Data credibility stands as the most important factor in gaining a physician’s trust in analytics. One single error in your data brings its validity into question, and casts a dark shadow over the remaining data and any analytics, patterns, or conclusions drawn from it.
Physicians are scientists who pride themselves on their ability to think through problems critically. Having been trained in statistics and research methodology, physicians quickly search for flaws in any data sources. These flaws then lead to skepticism of the results and resistance to any profiles or suggested actions to be taken in response to the data.

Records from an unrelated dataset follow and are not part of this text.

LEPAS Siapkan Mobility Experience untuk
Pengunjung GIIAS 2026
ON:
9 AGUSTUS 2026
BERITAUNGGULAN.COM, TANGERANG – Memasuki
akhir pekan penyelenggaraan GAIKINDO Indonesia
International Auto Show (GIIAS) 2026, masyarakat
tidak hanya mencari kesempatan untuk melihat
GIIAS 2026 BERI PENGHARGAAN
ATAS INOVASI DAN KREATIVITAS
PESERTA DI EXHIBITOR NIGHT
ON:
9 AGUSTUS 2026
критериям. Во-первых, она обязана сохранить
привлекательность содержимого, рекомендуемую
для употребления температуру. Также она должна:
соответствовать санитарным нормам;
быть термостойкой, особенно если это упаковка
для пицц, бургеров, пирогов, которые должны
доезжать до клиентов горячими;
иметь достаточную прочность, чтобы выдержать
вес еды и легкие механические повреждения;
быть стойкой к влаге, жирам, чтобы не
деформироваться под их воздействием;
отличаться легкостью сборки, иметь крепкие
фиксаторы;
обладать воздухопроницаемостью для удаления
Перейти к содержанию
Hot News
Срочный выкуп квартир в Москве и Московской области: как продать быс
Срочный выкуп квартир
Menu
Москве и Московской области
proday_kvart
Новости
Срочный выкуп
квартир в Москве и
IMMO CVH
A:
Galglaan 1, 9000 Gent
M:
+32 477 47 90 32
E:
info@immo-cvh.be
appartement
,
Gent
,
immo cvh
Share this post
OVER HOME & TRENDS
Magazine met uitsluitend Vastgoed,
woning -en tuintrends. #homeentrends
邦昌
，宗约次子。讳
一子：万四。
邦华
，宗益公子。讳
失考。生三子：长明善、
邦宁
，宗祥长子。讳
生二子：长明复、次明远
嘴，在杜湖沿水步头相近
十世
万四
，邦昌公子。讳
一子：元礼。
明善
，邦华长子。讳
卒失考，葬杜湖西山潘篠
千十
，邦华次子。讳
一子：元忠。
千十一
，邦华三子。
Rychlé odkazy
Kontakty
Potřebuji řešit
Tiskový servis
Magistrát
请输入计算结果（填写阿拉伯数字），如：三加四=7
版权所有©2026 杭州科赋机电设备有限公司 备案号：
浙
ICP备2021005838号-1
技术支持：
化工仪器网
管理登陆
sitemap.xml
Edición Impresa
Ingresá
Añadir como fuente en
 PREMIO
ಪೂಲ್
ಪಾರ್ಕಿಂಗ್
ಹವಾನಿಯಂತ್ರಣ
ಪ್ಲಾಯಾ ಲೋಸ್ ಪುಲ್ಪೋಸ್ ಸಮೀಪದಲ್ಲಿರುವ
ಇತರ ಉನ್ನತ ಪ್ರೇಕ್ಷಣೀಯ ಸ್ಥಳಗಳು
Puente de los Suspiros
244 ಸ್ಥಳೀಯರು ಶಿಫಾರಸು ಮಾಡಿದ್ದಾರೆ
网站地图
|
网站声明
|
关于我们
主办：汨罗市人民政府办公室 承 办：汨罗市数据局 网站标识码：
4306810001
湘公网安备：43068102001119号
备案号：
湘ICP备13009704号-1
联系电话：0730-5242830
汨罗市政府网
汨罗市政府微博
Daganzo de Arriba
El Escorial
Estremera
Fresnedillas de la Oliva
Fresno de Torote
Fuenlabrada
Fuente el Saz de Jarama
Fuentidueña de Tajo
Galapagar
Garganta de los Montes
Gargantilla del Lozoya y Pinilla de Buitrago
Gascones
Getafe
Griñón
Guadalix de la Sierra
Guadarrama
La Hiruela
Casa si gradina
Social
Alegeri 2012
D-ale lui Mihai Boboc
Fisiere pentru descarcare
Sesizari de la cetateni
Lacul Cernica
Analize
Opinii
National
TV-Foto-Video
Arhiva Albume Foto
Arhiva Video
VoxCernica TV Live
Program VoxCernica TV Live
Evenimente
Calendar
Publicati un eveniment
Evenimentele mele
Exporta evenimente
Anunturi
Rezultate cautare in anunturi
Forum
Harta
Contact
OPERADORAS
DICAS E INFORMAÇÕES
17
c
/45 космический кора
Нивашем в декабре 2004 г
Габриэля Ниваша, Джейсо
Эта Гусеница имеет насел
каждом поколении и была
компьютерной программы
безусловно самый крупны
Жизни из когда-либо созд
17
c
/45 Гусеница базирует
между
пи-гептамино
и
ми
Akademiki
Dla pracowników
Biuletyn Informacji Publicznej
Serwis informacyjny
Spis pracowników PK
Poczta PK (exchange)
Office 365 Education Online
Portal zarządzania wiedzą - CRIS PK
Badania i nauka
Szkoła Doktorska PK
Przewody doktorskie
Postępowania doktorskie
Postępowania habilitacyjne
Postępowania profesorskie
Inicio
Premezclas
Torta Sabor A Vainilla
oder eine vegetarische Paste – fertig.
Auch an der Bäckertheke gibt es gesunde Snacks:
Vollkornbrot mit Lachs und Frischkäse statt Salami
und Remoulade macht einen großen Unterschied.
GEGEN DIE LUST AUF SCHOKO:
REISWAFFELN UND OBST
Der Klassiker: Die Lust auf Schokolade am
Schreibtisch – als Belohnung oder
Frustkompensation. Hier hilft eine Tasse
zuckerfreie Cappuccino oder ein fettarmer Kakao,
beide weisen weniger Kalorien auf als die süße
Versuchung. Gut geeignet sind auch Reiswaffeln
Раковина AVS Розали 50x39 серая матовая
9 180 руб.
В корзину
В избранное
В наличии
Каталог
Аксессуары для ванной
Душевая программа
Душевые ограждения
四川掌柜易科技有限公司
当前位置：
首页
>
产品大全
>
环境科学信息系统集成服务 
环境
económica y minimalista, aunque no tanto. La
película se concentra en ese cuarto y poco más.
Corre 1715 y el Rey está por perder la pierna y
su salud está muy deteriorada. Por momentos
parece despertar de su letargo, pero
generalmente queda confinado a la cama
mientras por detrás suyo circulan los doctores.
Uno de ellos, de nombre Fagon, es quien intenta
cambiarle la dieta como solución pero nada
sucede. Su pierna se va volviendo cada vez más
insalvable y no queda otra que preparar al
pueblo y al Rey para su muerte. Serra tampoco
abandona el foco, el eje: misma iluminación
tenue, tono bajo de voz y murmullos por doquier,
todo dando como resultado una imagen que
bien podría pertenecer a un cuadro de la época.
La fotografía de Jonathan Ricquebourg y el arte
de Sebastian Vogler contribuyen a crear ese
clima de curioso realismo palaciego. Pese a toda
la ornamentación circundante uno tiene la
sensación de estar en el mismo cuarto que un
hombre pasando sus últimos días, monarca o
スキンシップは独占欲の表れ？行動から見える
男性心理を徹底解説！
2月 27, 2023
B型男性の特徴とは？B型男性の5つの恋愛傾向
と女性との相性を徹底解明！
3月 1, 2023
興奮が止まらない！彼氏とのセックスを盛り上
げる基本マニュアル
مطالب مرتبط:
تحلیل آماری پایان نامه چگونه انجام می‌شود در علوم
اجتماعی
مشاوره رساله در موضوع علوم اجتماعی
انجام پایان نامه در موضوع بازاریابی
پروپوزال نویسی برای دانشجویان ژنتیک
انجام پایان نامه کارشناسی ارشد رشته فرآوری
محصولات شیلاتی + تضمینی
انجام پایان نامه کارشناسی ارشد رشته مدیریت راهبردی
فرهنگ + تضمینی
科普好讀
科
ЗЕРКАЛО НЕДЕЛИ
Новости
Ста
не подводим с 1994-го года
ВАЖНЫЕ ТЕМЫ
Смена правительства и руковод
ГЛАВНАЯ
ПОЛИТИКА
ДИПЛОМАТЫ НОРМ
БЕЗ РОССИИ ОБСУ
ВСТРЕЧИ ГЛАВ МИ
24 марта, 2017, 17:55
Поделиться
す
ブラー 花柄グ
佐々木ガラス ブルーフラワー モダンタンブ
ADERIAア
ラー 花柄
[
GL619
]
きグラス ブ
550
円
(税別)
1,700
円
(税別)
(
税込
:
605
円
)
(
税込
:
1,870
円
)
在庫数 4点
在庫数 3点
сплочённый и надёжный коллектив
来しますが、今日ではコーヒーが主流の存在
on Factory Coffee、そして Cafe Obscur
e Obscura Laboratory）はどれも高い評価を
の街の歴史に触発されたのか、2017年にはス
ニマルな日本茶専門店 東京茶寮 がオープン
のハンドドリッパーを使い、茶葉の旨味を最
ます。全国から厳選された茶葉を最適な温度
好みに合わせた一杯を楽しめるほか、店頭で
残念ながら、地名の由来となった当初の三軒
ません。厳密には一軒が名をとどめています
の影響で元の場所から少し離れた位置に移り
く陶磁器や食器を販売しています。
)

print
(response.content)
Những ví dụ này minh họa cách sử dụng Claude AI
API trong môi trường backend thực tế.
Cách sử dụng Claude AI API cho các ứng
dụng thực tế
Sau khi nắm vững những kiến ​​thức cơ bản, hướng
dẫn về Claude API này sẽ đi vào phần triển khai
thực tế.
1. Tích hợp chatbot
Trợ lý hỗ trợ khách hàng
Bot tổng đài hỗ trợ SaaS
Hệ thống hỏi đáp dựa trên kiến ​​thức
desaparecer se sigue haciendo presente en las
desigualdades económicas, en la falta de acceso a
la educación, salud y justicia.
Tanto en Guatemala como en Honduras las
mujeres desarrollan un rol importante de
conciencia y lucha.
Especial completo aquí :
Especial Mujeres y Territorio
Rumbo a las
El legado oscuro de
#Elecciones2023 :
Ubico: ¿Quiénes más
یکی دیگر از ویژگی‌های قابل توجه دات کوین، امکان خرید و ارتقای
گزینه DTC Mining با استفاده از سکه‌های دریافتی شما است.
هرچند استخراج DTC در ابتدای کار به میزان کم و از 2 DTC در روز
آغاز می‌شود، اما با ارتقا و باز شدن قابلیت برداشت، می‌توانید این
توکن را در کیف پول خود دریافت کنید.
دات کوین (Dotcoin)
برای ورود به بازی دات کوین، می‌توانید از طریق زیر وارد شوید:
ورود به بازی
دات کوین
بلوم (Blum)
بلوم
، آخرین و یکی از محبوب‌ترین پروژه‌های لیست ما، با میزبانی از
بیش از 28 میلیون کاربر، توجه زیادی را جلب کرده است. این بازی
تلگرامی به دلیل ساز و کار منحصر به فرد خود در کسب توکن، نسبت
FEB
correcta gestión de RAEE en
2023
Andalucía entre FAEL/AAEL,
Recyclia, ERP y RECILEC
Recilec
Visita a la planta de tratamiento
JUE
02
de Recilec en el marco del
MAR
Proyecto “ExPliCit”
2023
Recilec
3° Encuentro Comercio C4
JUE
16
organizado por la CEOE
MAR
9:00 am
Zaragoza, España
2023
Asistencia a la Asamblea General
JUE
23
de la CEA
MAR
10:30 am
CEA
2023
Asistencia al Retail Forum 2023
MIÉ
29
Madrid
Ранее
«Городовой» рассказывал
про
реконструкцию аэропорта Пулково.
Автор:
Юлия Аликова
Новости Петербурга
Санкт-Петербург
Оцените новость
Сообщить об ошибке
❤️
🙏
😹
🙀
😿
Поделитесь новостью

When presenting analytics to physicians a few simple rules need to be followed:
- Carefully curate data sources and make sure they are clean, accurate, and appropriately represent the metrics presented in the delivered analytics. Most healthcare data sources are dirty, and require removal of duplicates, significant cleansing, and ontology normalization. Organizations must put in the time to get this absolutely correct.
- Ensure that basic statistical principles, such as sample size, are considered when presenting results. Failure to deliver data that is statistically valid is probably the biggest mistake organizations make when presenting data to physicians. Reaching conclusions on small sample size is a big no-no, yet I see it all the time.
For example, a physician with a HbA1c quality metric rate of 80% tested is not necessarily 30 percentage points better than one with a 50% rate. If the physician with an 80% score had a sample size of five, then four of five patients received HbA1c testing. For the physician with a score of 50%, two of four patients received HbA1c testing. Do we really think there is a meaningful difference between these two physicians? Is it not possible that the physician at 50% could order one more HbA1c on a fifth patient and therefore raise his quality metric to 80% (4 of 5)?
- Deliver timely, actionable results so that physicians can take steps to improve care delivery. Providing analytics on activities too far in the past offers limited understanding of current activities, and therefore, little useful information on which to act upon. In addition, results that are related to activities out of the physician’s control (e.g. wait times in the ED due to staffing levels) may be nice to know but provide no actionable information.
To effectively engage physicians with data, organizations must develop an analytics culture that respects the methods physicians rely upon to treat their patients. This includes data accuracy, respect for critical thinking, and adherence to honest statistical methodology. Doing all of this is hard work, but the potential upside—improved quality, safety, and efficiencies in care—makes it a worthy goal.